Physics Asked on July 4, 2021
I know that the throttling device reduces pressure of the gas but that’s it. I can’t somehow imagine how the change in cross-sectional area can affect how the particles of gas to lose energy and see a decrease in pressure?! Can someone perhaps visually, using a diagram, even if it’s just doodles, explain how the individual particles are affected? I searched all over and can’t get a satisfying explanation.
A throttling device is basically a flow restrictor which, when flow is asserted through it, exhibits a pressure drop the same way pushing current through an electrical resistor develops a voltage drop across it.
Take the example of a throttling valve on a compressed air tank that is exhausted to ambient pressure.
The compressed gas at high pressure gets forced through a small orifice by that pressure and is exhausted at (lower) ambient pressure. As it leaves the orifice, it is free to expand into that ambient pressure and as it does, its temperature and pressure falls in response to the expansion.
Note that a throttling nozzle is mechanically inefficient in that it "throws away" the pressure difference between the high-pressure source and the low pressure ambient.
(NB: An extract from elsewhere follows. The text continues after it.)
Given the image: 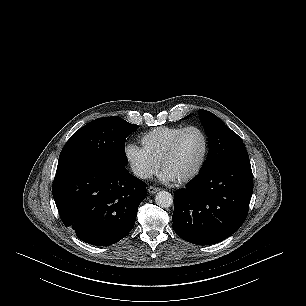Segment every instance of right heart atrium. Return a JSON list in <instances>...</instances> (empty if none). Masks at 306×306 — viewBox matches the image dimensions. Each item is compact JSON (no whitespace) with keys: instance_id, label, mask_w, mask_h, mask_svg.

Correct answer by niels nielsen on July 4, 2021
The pressure decreases as a result of viscous friction, starting with the no-slip (zero velocity) boundary condition at the wall(s) of the throttling device and propagating into the fluid. This is a dissipative process which results in viscous heating of the fluid, to offset the pressure decrease as a result of expansion cooling. For an ideal gas, it results in no change in temperature for the gas.